Case Report - Volume 2 - Issue 1

Congenital Neuroblastoma: A Case ReportCongenital Neuroblastoma: A Case Report

Fadiah Alkhattabi; Mohammed Al Saqoub* ; Alaa M. Kabbani; Judy AlRukby

Cardiovascular Research Program, King Faisal Specialist Hospital & Research Centre, Riyadh, Saudi Arabia.

Received Date : Nov 15, 2021
Accepted Date : Dec 25, 2021
Published Date: Jan 03, 2022
Copyright :: :© Mohammed Al Saqoub 2022

*Corresponding Author : :Mohammed Al Saqoub, Cardiovascular Research Program, King Faisal Specialist Hospital & Research Centre, Riyadh, Saudi Arabia.


Neuroblastoma (NB), a tumor of primitive neuroectodermal cells, is diagnosed exclusively in children and is the third most common childhood cancer and the most common neonatal malignancy that accounts for >20% of neonatal cancer [1]. The presentation of NB can vary widely, as it could spontaneously regress, mature to a benign ganglioneuroma, or metastasize aggressively. NB occurring in the perinatal period frequently carries a good outcome with most of the tumors carrying normal MYCN copy number and hyperdiploid DNA index [2]. The mean age at diagnosis is 17.3 months, however a review of the literature revealed a sparsity of data reported on congenital cases of adrenal neuroblastomas with in-utero liver metastasis. We describe a case of a female infant born at full-term in June 2018 with Congenital Neuroblastoma on the right adrenal along with extensive metastatic deposits on the liver.

Clinical Summary

A second uneventful pregnancy of a young mother resulted in the vaginal delivery of a 2.5kg female baby at full-term. She was delivered in Najran at a primary care hospital. Our patient presented with abdominal distention at time of birth. On examination, she had no signs of jaundice or pallor. Her vital signs were normal. Her abdomen was enlarged and measured at 39cm. Upon palpating the abdomen, hepatic border was palpable 8cm below the costal margin. The abdomen was non-tender and soft in consistency. Other abdominal organs were not palpable. An Ultrasound Abdomen was performed showing heterogeneous increased parenchymal echogenicity of the liver with moderate enlargement, no focal hepatic lesion identified. Right adrenal mass lesion was identified for further evaluation. A CT Chest Abdomen Pelvis was also performed revealing hepatomegaly with diffuse heterogeneous infiltrative lesion with bilateral suprarenal homogeneous soft tissue lesions likely representing adrenal hemorrhage [figure 1]. She was initially admitted at our hospital as an elective case of right sided hematoma for further investigation. During her hospitalization, she developed frequent episodes of hypoglycemia down to 2mmol/L. A liver biopsy was performed, the sample consisted of three irregular-shaped pink-tan soft tissue biopsies, measuring in aggregate 1x0.3x0.2 cm.
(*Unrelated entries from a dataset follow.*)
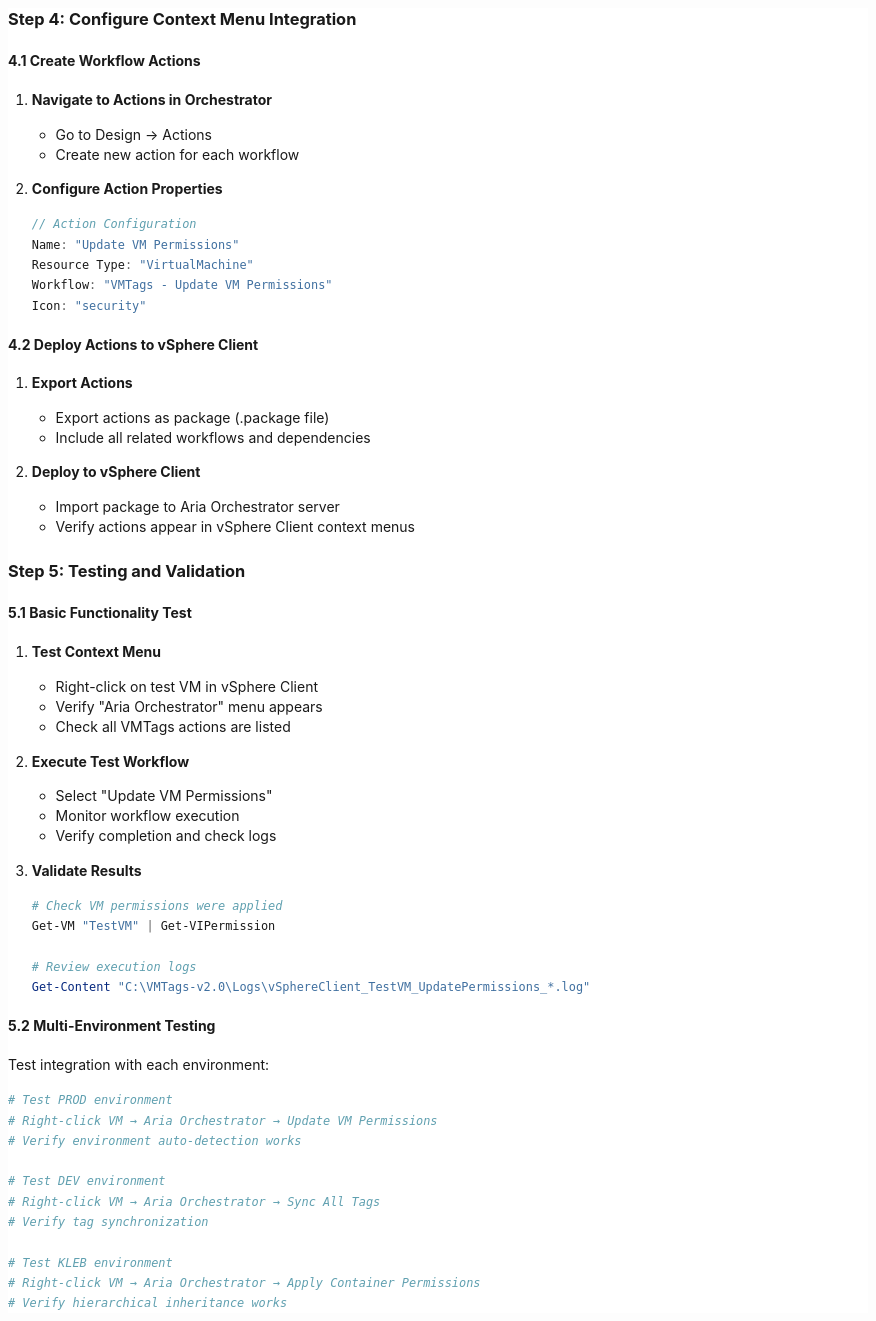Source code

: ### Step 4: Configure Context Menu Integration

#### 4.1 Create Workflow Actions

1. **Navigate to Actions in Orchestrator**
   - Go to Design → Actions
   - Create new action for each workflow

2. **Configure Action Properties**
   ```javascript
   // Action Configuration
   Name: "Update VM Permissions"
   Resource Type: "VirtualMachine"
   Workflow: "VMTags - Update VM Permissions"
   Icon: "security"
   ```

#### 4.2 Deploy Actions to vSphere Client

1. **Export Actions**
   - Export actions as package (.package file)
   - Include all related workflows and dependencies

2. **Deploy to vSphere Client**
   - Import package to Aria Orchestrator server
   - Verify actions appear in vSphere Client context menus

### Step 5: Testing and Validation

#### 5.1 Basic Functionality Test

1. **Test Context Menu**
   - Right-click on test VM in vSphere Client
   - Verify "Aria Orchestrator" menu appears
   - Check all VMTags actions are listed

2. **Execute Test Workflow**
   - Select "Update VM Permissions"
   - Monitor workflow execution
   - Verify completion and check logs

3. **Validate Results**
   ```powershell
   # Check VM permissions were applied
   Get-VM "TestVM" | Get-VIPermission

   # Review execution logs
   Get-Content "C:\VMTags-v2.0\Logs\vSphereClient_TestVM_UpdatePermissions_*.log"
   ```

#### 5.2 Multi-Environment Testing

Test integration with each environment:

```powershell
# Test PROD environment
# Right-click VM → Aria Orchestrator → Update VM Permissions
# Verify environment auto-detection works

# Test DEV environment
# Right-click VM → Aria Orchestrator → Sync All Tags
# Verify tag synchronization

# Test KLEB environment
# Right-click VM → Aria Orchestrator → Apply Container Permissions
# Verify hierarchical inheritance works
```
The sample confirmed metastatic neuroblastoma [figure 2]. Immunohistochemistry showed positive for chromogranin and synaptophysin [figure 3]. Staining for TdT, CD99, CK AND WT-1 were negative. A sample was sent for Bone Marrow Biopsy that showed no evidence of metastatic involvement. A chromosomal analysis revealed no change in copy number of MYCN. Newborn metabolic screen was unremarkable.

Figure 1: Chest Abdomen Pelvis CT scan.

Figure 2: The sample confirmed metastatic neuroblastoma.

Figure 3: Immunohistochemistry showed positive for chromogranin and synaptophysin.


Neuroblastoma is the leading malignant neoplasm of the perinatal period and the second most common solid tumor in childhood following brain tumors [3, 4]. Clinical and biological features of NB occurring in fetuses and neonates differ from that in the older age groups, for they have been documented to have a normal MYCN copy number and hyperdiploid DNA index, both of which are associated with a favorable out-come [1]. Neuroblastoma in the older children are more commonly diploid tumors with amplification of MYCN oncogene, connoting an advanced disease stage and a poor outcome. Amplification of the MYCN oncogene is present in approximately 25% of neuroblastomas [4]. Studies have documented that most fetuses present with a favorable stage of the disease with a good prognosis. We hope in future researches to identify risk factors associated with congenital NB, as well as factors associated with a favorable prognosis.


In conclusion, we describe a case of congenital NB present at birth with metastasis to the liver parenchyma. After completion of chemotherapy the patient showed good response to treatment with improvement of the liver size and echogenicity. The patient is still being followed up.


We would like to thank Dr. Hadeel Almanea for assisting and supporting this research endeavor in regards to providing us with the histopathology slides. We would also like to thank the radiology department for their support.